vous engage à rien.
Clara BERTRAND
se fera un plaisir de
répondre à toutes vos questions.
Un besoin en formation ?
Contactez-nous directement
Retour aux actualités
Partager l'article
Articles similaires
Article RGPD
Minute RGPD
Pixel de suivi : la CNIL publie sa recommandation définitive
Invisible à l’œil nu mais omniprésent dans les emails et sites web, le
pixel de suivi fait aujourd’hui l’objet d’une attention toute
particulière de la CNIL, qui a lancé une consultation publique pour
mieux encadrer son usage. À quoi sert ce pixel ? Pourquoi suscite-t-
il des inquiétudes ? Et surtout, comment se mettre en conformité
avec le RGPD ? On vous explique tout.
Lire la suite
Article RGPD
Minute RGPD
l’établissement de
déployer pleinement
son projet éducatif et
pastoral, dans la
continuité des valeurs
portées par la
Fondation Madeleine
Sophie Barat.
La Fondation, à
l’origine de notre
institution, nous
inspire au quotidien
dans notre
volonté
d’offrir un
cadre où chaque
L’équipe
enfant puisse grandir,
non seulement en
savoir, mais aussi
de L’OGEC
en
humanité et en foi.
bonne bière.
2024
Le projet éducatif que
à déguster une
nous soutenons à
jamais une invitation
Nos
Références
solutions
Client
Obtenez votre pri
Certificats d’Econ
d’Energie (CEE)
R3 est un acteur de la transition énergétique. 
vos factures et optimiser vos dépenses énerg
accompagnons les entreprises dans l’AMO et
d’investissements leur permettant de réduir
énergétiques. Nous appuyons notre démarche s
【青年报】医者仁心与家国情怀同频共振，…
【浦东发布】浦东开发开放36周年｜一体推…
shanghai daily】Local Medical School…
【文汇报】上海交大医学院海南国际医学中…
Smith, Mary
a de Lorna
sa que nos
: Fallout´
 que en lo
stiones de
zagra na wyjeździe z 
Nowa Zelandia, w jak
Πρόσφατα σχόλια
+-------+
#### WHAT YOU WILL DO
What you write must be the entries restated word for word, from the opening line through the one holding "Invisible à l’œil", with nothing else.

#### YOUR RESPONSE
vous engage à rien.
Clara BERTRAND
se fera un plaisir de
répondre à toutes vos questions.
Un besoin en formation ?
Contactez-nous directement
Retour aux actualités
Partager l'article
Articles similaires
Article RGPD
Minute RGPD
Pixel de suivi : la CNIL publie sa recommandation définitive
Invisible à l’œil nu mais omniprésent dans les emails et sites web, le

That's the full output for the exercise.